Answer these questions about the groupBy thread:
1. Which operator does simonbasle recommend applying to the grouped flux instead of reducing inside subscribe?
2. Do either of westonlast's source Flux ever complete?
3. Which method does simonbasle suggest calling instead of subscribe() to wait for the whole flatMap to finish inside blocking code?

▶ [Source text]:
★ ★ ★ ★ ★
No emissions from other Flux in mergeWith().groupBy()

westonlast commented 7 years ago

Flux<Type> first = Flux.generate(Consumer);
Flux<Type> second = Flux.create(Consumer);

Flux<GroupedFlux<Key, Type>> groupedFluxFlux = first.mergeWith(second).groupBy(type -> {
    //emissions from "second" never arrive
});

groupedFluxFlux.subscribe(groupedFlux -> {
    //do something with group
    Mono<Type> mono = groupedFlux.take(2).reduce( ... );
    mono.block();
});

I understand that "second" is a "cold" publisher which needs a subscription to start emitting. Why doesn't downstream subscription cause an upstream subscription to both of the merged "first" and "second?"

Emissions from "second" occur if I subscribe() to it directly but of course that drains the Flux, which I don't want. I've tried turning "second" into a "hot" ConnectableFlux by calling publish(), subscribe(), and then connect(). Nothing works. What's wrong?

simonbasle commented 7 years ago

@westonlast any way you can reproduce with a Consumer implementation that you can share? ie reproducible self-contained test case?

I see several potential problems here:

Note that instead of reducing in a subscribe, you should rather use flatMap on the groupedFluxFlux:

groupFluxFlux.flatMap(group -> group.take(2).reduce(...))
             .subscribe(System.out::println); //for instance

The fact that you reduce on your groups means that both original sources must onComplete, since reduce can only work with a full and finished sequence. Did you call sink.complete() in your generate consumer and create consumer?

akarnokd commented 7 years ago

You have to consume all the groups as consuming the groups triggers additional upstream requests. If one stalls (due to block()) and the upstream would like to emit into distinct groups including the blocked group, you get hangs.

westonlast commented 7 years ago

Thank you for your help.

I'll try flatMap().

"reduce() can only work with a full and finished sequence" - But I'm forcing the sequence that reduce() sees to finish with take(2), no? Shouldn't reduce() then apply as soon as the first two elements are available? And no, neither source Flux ever complete(), just error().

"You have to consume all the groups as consuming the groups triggers additional upstream requests" - It sounds like there is a missing piece of documentation, then: groupBy(), Reference Guide, or both. Something should specify requirements (restrictions) for a subscribe()/GroupedFlux subscription. What's the difference between a block() and a long execution? Hopefully by using flatMap(), I can avoid blocking, which appears to be better (except I was using the blocking to set a timeout...). Trying it out...

simonbasle commented 7 years ago

@westonlast that is indeed correct, take(2).reduce() should be fine. flatMap is definitely better and avoids blocking. You can always fine tune timeouts with .timeout(), and/or wait for the whole flatmap to finish inside blocking code by calling blockLast() instead of subscribe().
★ ★ ★ ★ ★
▶ [Data]:
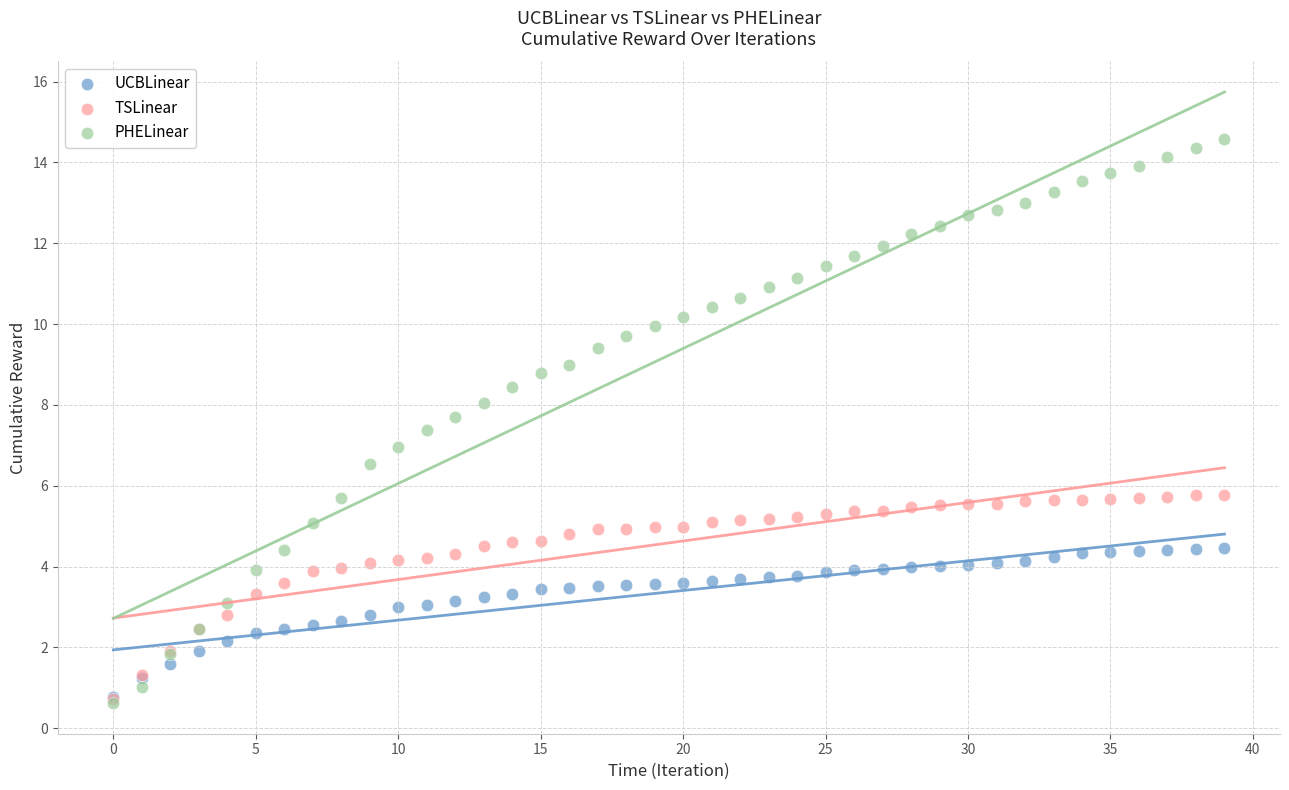

Which series has the largest Y range (max minus min)?

PHELinear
★ ★ ★ ★ ★
▶ [Solution for this exercise]:
1. flatMap
2. No, neither ever completes; they only error.
3. blockLast()